I looked at Asthia, her dignified appearance making her look slightly older.
"Asthia," I said weakly, the girl meeting my gaze.
"Hm?"
There was a certain side of me I couldn't show anyone, a side of me I didn't want people to see. And yet, I felt like this girl could help me in ways that others couldn't, and that she'd be there to support any side of me.
"Can I cry now?" I asked, my voice breaking.
The girl tensed up in surprise, the question extremely unusual. She waited for a moment, realizing how hard it was for me to open myself up like this to anyone. She smiled ever so slightly, nodding.
"Yes, Jay."
I dug my face into Asthia's shoulder, my broken soul releasing all the pain. I wailed, my voice muffled from Asthia's dress. The girl turned, bringing me into her arms.
I had never cried out of sorrow or pain. The only time I had reproduced the sound was when I attempted communication as a small toddler back on Earth, but this was different.
A tunnel opened inside of me, emotions flooding out uncontrollably. I cried, washing away my sorrows. My wails wouldn't stop, images of my entire party flashing before me as tears streamed down my face, dampening Asthia's gown.

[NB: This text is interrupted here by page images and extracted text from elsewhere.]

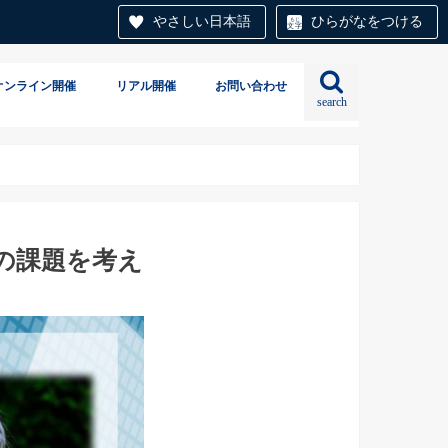
やさしい日本語
ひらがなをつける
オンライン開催
リアル開催
お問い合わせ
search
の課題を考え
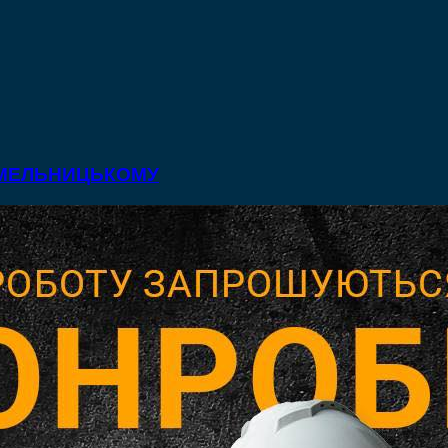
 ХМЕЛЬНИЦЬКОМУ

The girl stroked my hair in silence, not daring to make a sound, not daring to move. I could feel her emotions, a sadness almost equal to mine spreading across her.
There was no hint of pity, no sign of her looking down on me. To her, there was nothing small, nothing weak about my cries. She waited, letting me cry until my throat became hoarse. I didn't feel embarrassed in front of her, the fact that I could sense whatever she was feeling calming me.
There was no exchange of words, my head drifting off from reality. My exhaustion finally caught up to me, my eyelids closing before I let go, no longer fighting to stay awake.
ASTHIA DARCK'S POV:
I'm sorry, Jay.
You're experiencing so much sorrow right now, so much pain that no human should ever have to go through, and yet I can't help myself.
I brush your hair with my hand, watching you sleep on my lap, and all I can hear is the sound of my heartbeat.
I shouldn't be feeling this right now. I want to help you, support you with everything that I'm able to offer. I try to calm down, but it's pointless. My eyes drift to your long brown hair intertangled with my hands that I move slowly, trying not to hurt you. I look at your tattered clothes, your various adventures written all over them, imprinting them with good and bad memories.
I imagine your turquoise eyes, your eyelashes sparkling from your tears. I feel your hand clutching my dress, not wanting to be alone. I smiled. You probably didn't even realize where we were, not even realizing that I was sitting here with you, right beside the massive city of Eloria.
I look up, seeing the trees rustle in the wind. Was it a cold night today?
I couldn't tell you. For some reason, all I could feel was your warmth, my body not feeling cold at all.